Don‘t know how to begin…

Extracted datamappers output (as csv) shoud be enriched by an external process, then sent back to the same or another workflow.

Reading a pdf, extracting some data, sorting, adding some data and then „stamping“ some of that new data into those documents.

Example:

Doc (pdf) consisting of several adresses stored in extracted fields.
External (manually created) geo-coordinates for each document-id and along with that a geo.map image (and/or just plain text)

Next process should be to insert that image (or some text) into the original pdf.

How can I reference the original metadata in a subsequent process?

Ralf.

Phil · September 15, 2021, 1:02pm

Not sure I correctly understand your request, but it would seem like a fairly simple procedure:

Make sure that in your initial DataMapper configuration, you have already created two fields (e.g. “geo_coordinates” and “geo_map”. Those fields will be empty in all records since the original data doesn’t contain those values, but that’s OK since you will be adding the values through Workflow.
In Workflow, after the data is extracted, use a script to store the geo coordinates and the name of the image file into those two fields in the metadata (this script obviously depends on where/how that information is stored externally)
When executing the Create Content task, make sure to tick the “Update Records from metadata” option, which will ensure that the values you added to the metadata are stored back in the database’s original records.

This is a very high-level view of how to achieve what you want, but it should hopefully get you going.

RalfG · September 15, 2021, 2:25pm

Phil, thx for your reply, seems that I’ll owe you more than one beer…

currently I’m working at:

first step already done (that was my intention to do it that way)
Extraction of data is done in datamapper, saving those values (IDs and addresses and 2 empty fields) to an external datasource along with the metadata
Updating that empty fields in the external datasource with appropriate values
In another workflow: re-reading the original file with its metadata from 2 and the updated datasource.
Updating the metadata with values from the datasource (in a workflow script)
doing the rest (Job Creation, Output Creation)

Ralf.

RalfG · September 30, 2021, 2:18pm

I’m nearly there…

I. First workflow processing the pdf

Doing the datamapping adding empty fields
Export metadata into temp xml file (meta.export)
XSLT transformation of temp xml file to csv, with id and those empty fields
Store that csv in a seperate mysql schema table (named after the original filename) (load data infile… extremely fast).
Export metadata and original file in temp folder
Offline process: enrich that csv

II. second workflow awaiting that “enriched” csv

Load csv updating the mysql table (I.4) using load data infile into temporary mysql table inner join / updating that mysql table (also incedibly fast).
fetching the original file and metadata (I.5), Folder capture and Metadata File Manager
iterating through the metadata fetching the values of the mysql table writing them to the empty metadata fields thisDoc.Fields.Add(“_vger_fld_myfield”, mysqlrecordset(“myfield”))
Create Print Content (Update records from metadata)
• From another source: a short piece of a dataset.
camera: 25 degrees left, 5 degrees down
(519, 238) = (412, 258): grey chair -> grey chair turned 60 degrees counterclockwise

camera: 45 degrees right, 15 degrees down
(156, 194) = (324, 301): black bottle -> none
and there it fails, metadata is looking good, but

[0010] W3001 : Error while executing plugin: HTTP/1.1 500 There was an error running the content creation process caused by ApplicationException: No record found with ID 1809031 (SRV000022)

I don’t know where I scrambled the record IDs since I’m reading the original file back (II.2).

Any idea?

Ralf.

Addendum: it works with smaller datasets, but with 20k rows (input pdf with 180k pages) above error occurs.
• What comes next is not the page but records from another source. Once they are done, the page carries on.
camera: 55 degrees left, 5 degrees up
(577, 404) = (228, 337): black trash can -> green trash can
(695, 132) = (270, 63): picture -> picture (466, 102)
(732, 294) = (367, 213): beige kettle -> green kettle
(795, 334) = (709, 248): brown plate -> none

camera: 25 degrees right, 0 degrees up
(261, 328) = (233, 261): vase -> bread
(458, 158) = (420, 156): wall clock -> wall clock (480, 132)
Phil · September 30, 2021, 9:15pm

Hard to say, but one thing to look at is not length of the job itself, but rather the duration of the entire process. You don’t mention whether these steps are performed immediately or over a period of hours or days.
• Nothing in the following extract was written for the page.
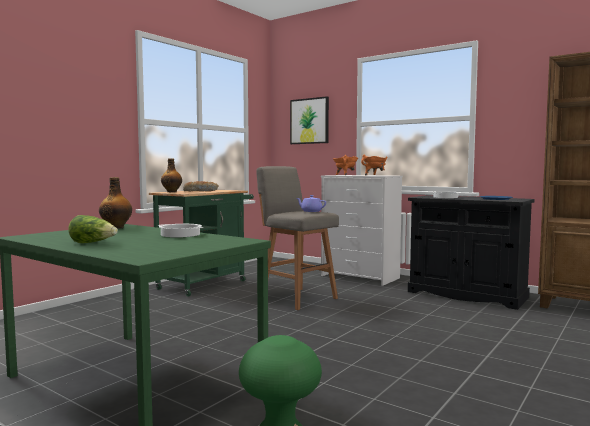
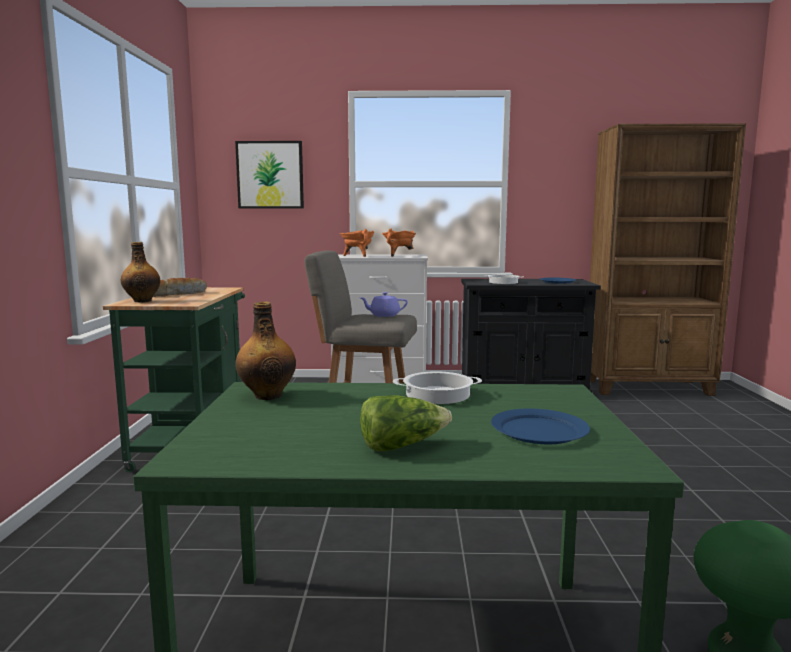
camera: 35 degrees left, 5 degrees up
(162, 247) = (538, 430): none -> blue plate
Check that your cleanup service isn’t running in between processes as this could explain missing records. You can change the frequency of the cleanup process in the Server Preferences. The easiest way to test if the service is the source of the issue is to disable it for a while and see if all your jobs are processed properly. If they are, then it means the service runs too frequently, so you should adjust its schedule.

RalfG · September 30, 2021, 9:47pm

Phil, thx again for your comments,
No cleanup process inbetween, shoudn‘t care, since I`m re-reading the original source and its metadata.

Phil · October 1, 2021, 11:11am

I think you’re going to have to open a call with our Support team as this will require some more in-depth investigating.